- _Problem statement_: Transcribe everything in the listing as written, and let no image into the copy.
*** Exercise data ***
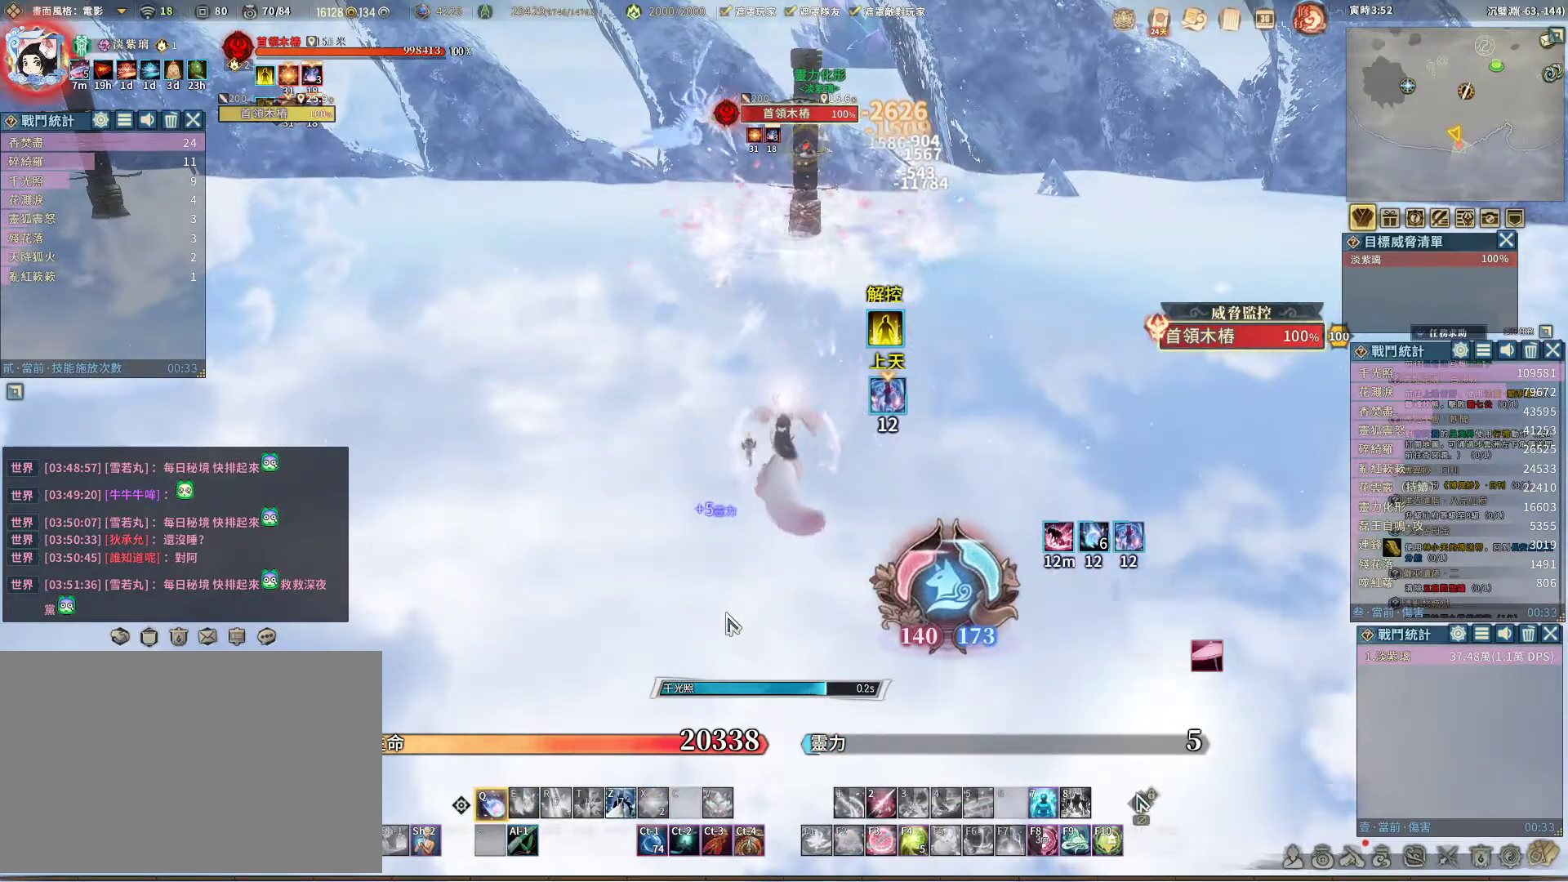
{"keys": ["q"], "mouse": [], "events": []}
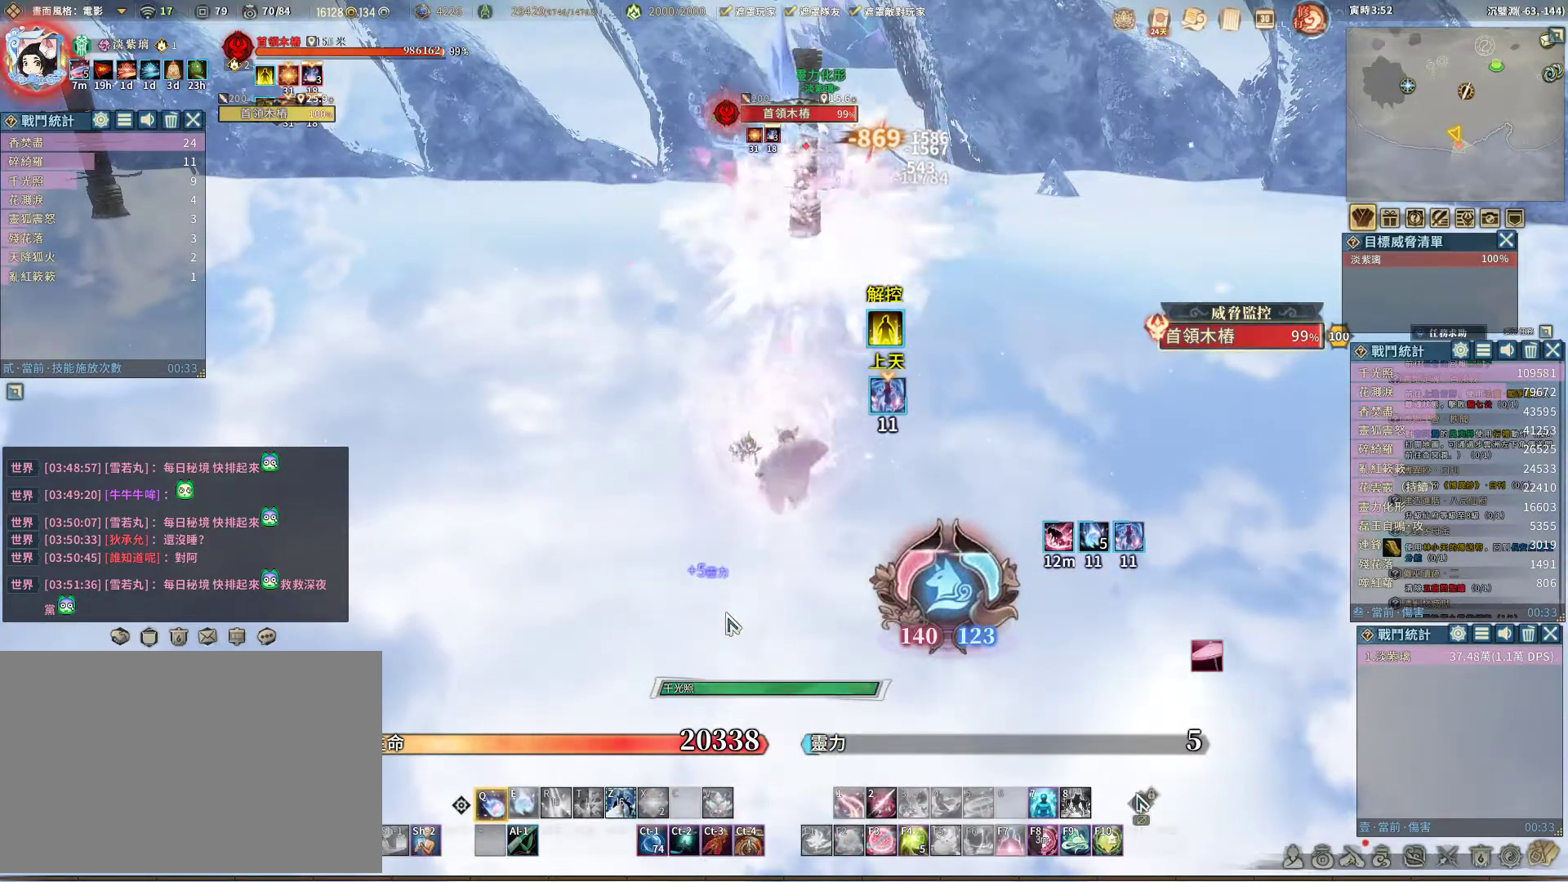
{"keys": ["q"], "mouse": [], "events": []}
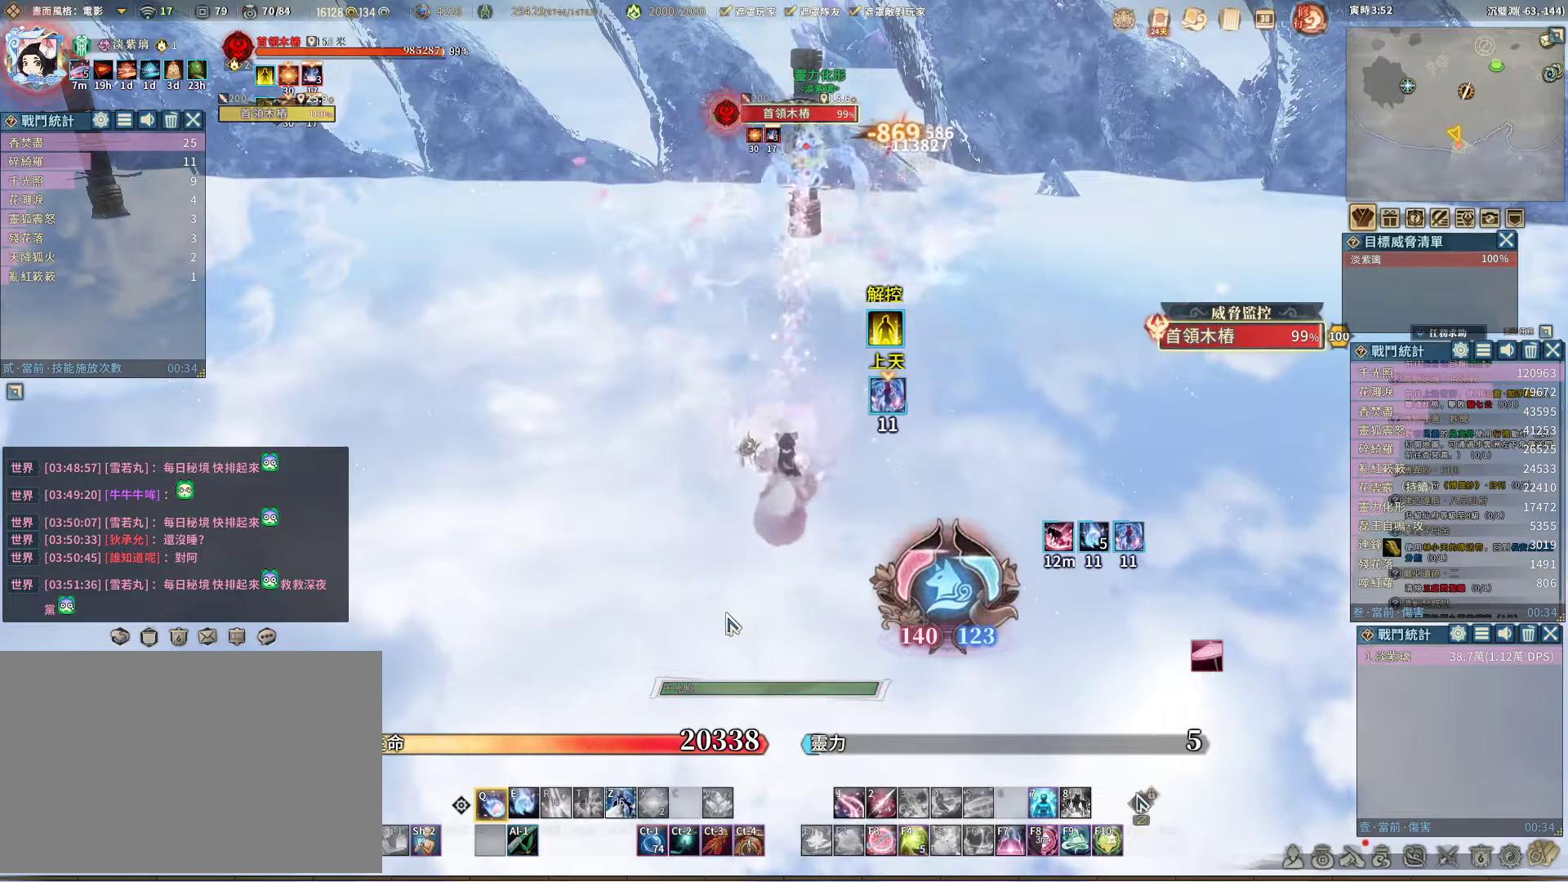
{"keys": ["q"], "mouse": [], "events": [[283, "e", "down"], [333, "e", "up"]]}
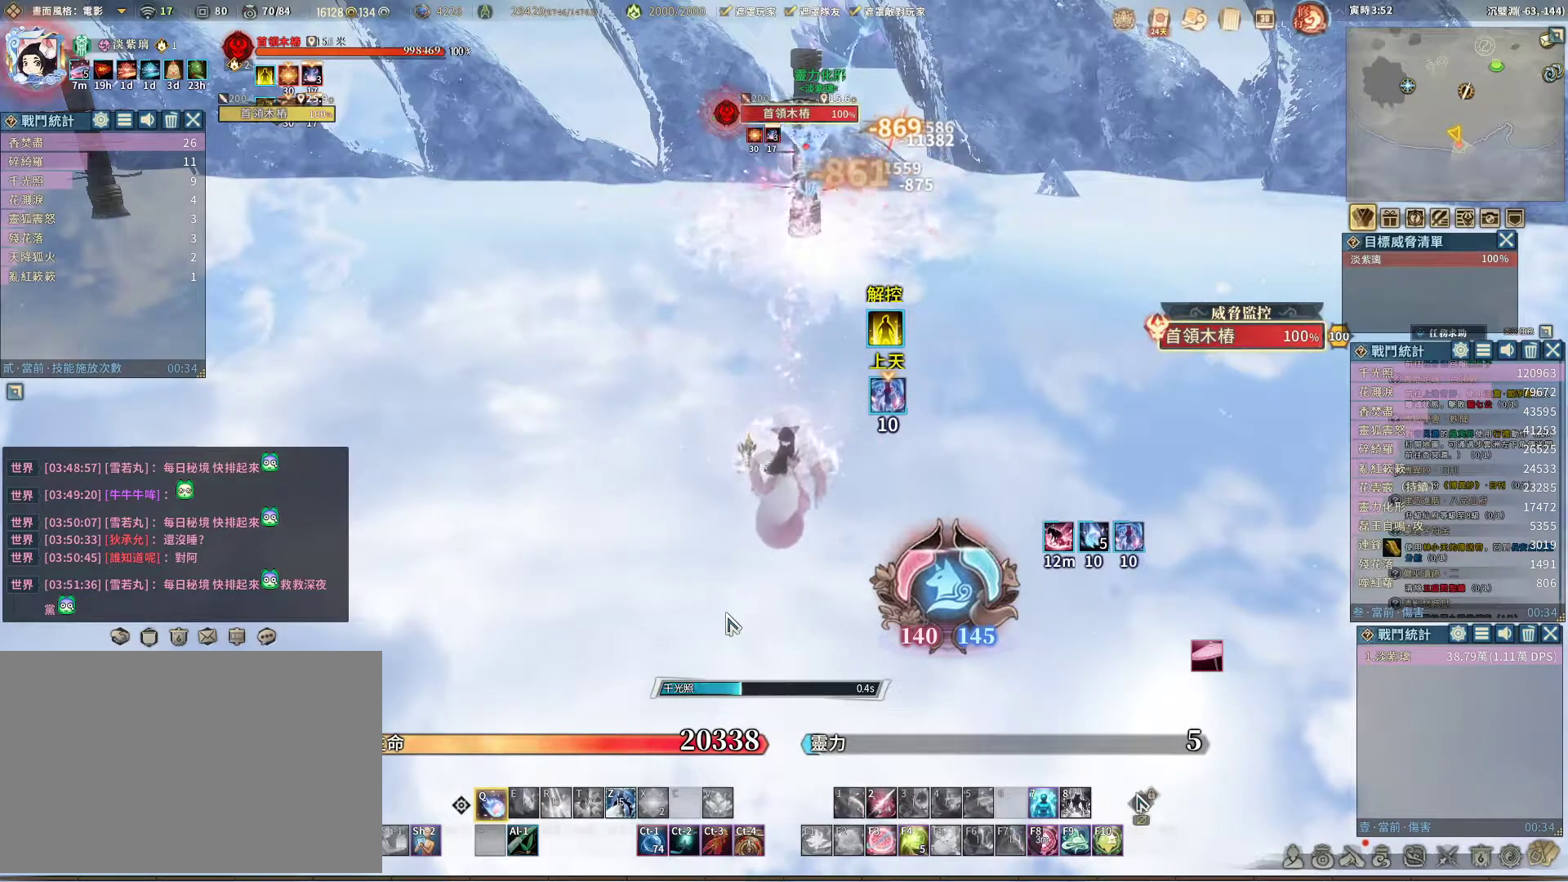
{"keys": ["q"], "mouse": [], "events": []}
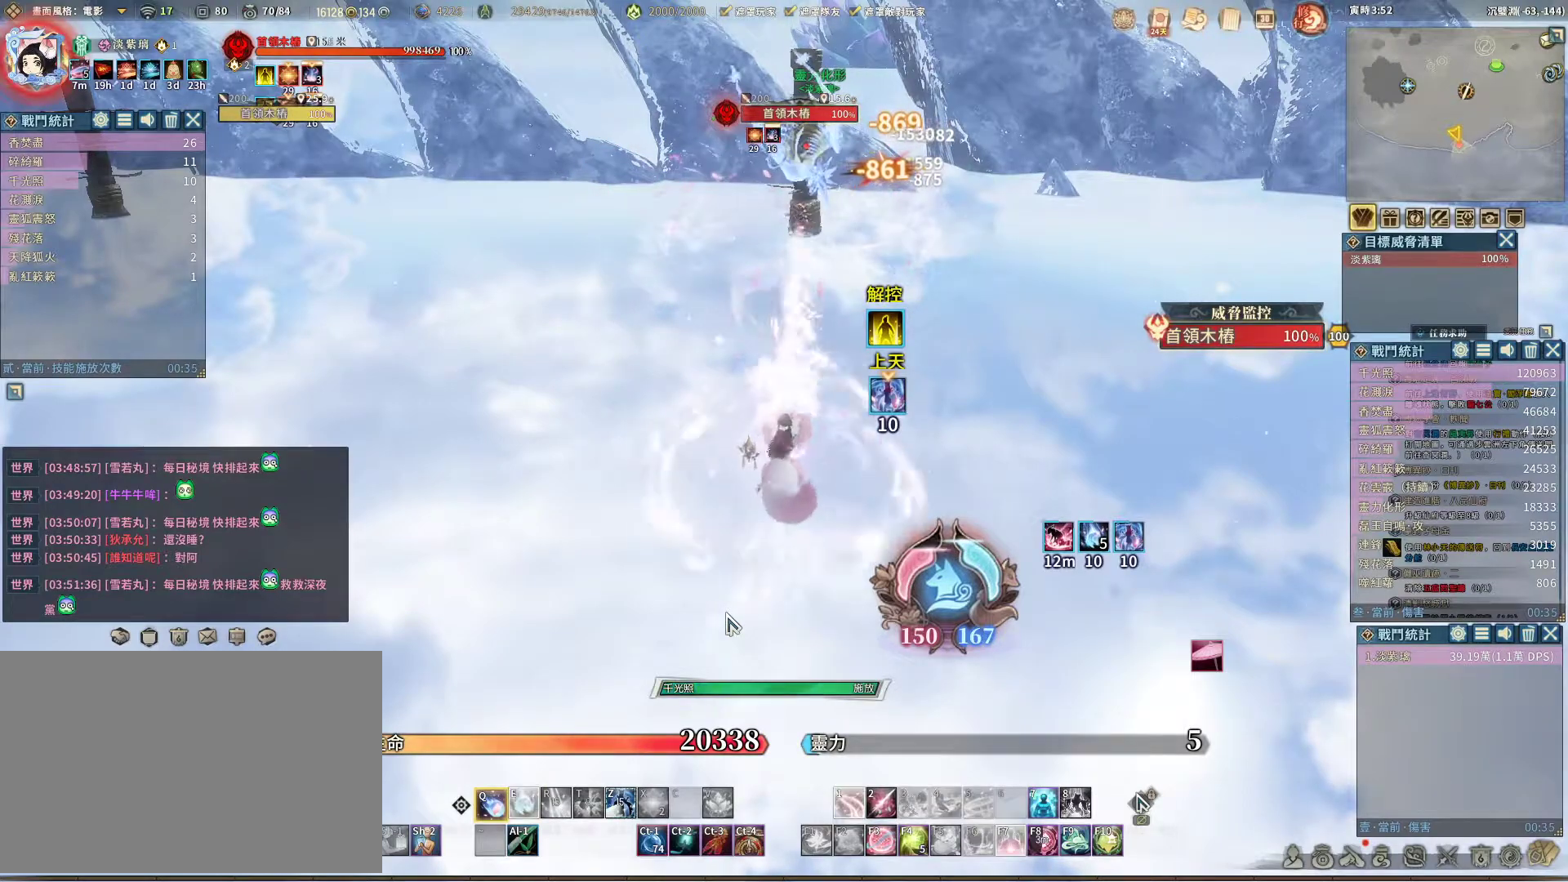
{"keys": ["q"], "mouse": [], "events": []}
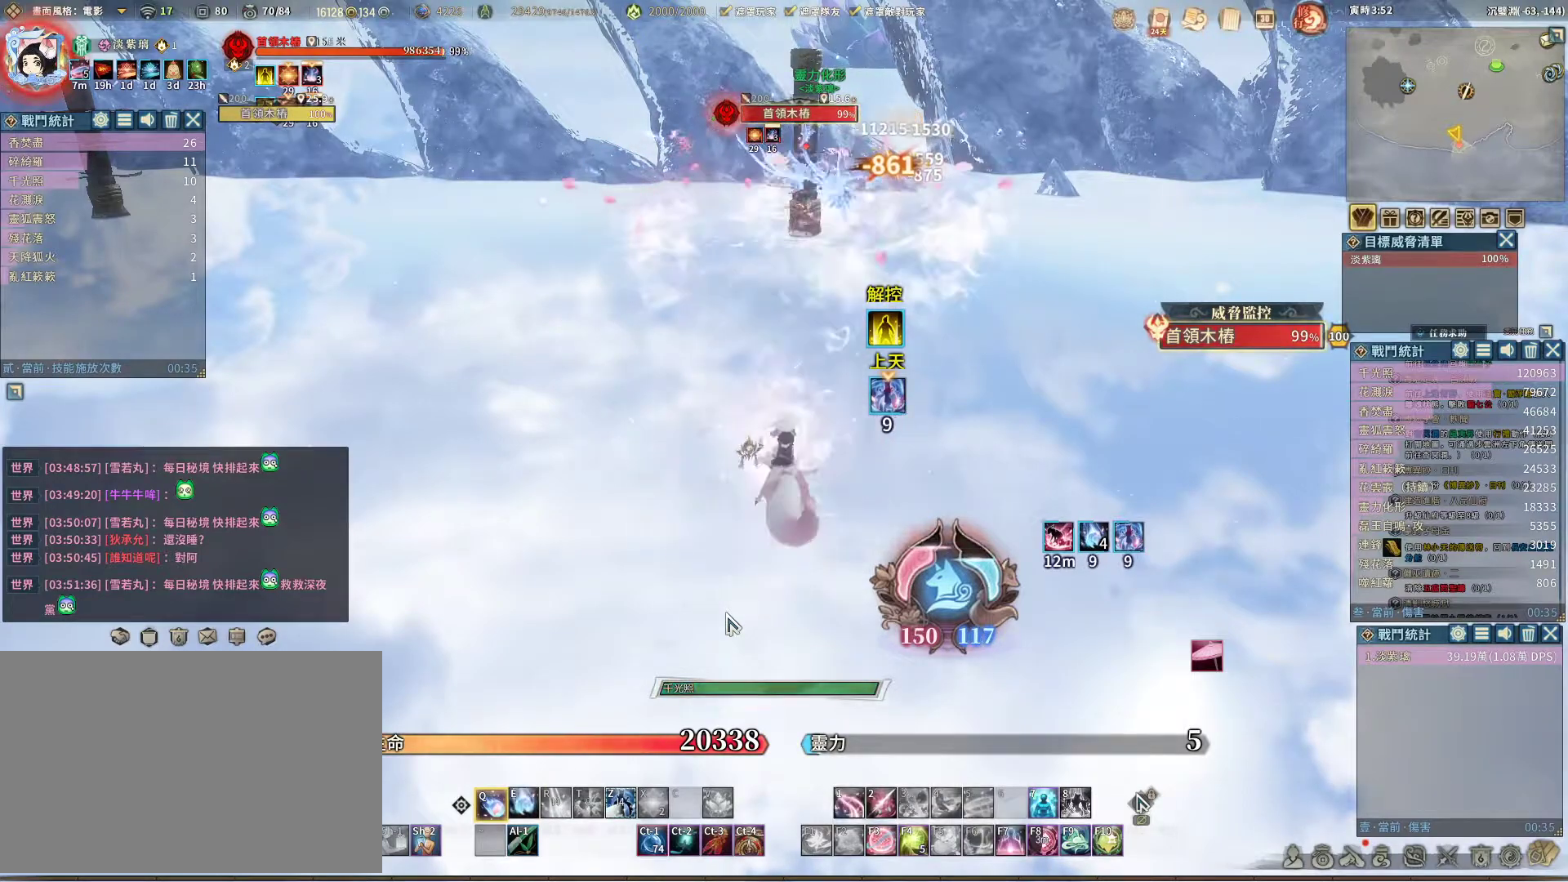
{"keys": ["e", "q"], "mouse": [], "events": [[467, "e", "down"]]}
*** End of Exercise data ***
- _Solution_:
{"keys": ["q"], "mouse": [], "events": []}
{"keys": ["q"], "mouse": [], "events": []}
{"keys": ["q"], "mouse": [], "events": [[283, "e", "down"], [333, "e", "up"]]}
{"keys": ["q"], "mouse": [], "events": []}
{"keys": ["q"], "mouse": [], "events": []}
{"keys": ["e", "q"], "mouse": [], "events": [[467, "e", "down"]]}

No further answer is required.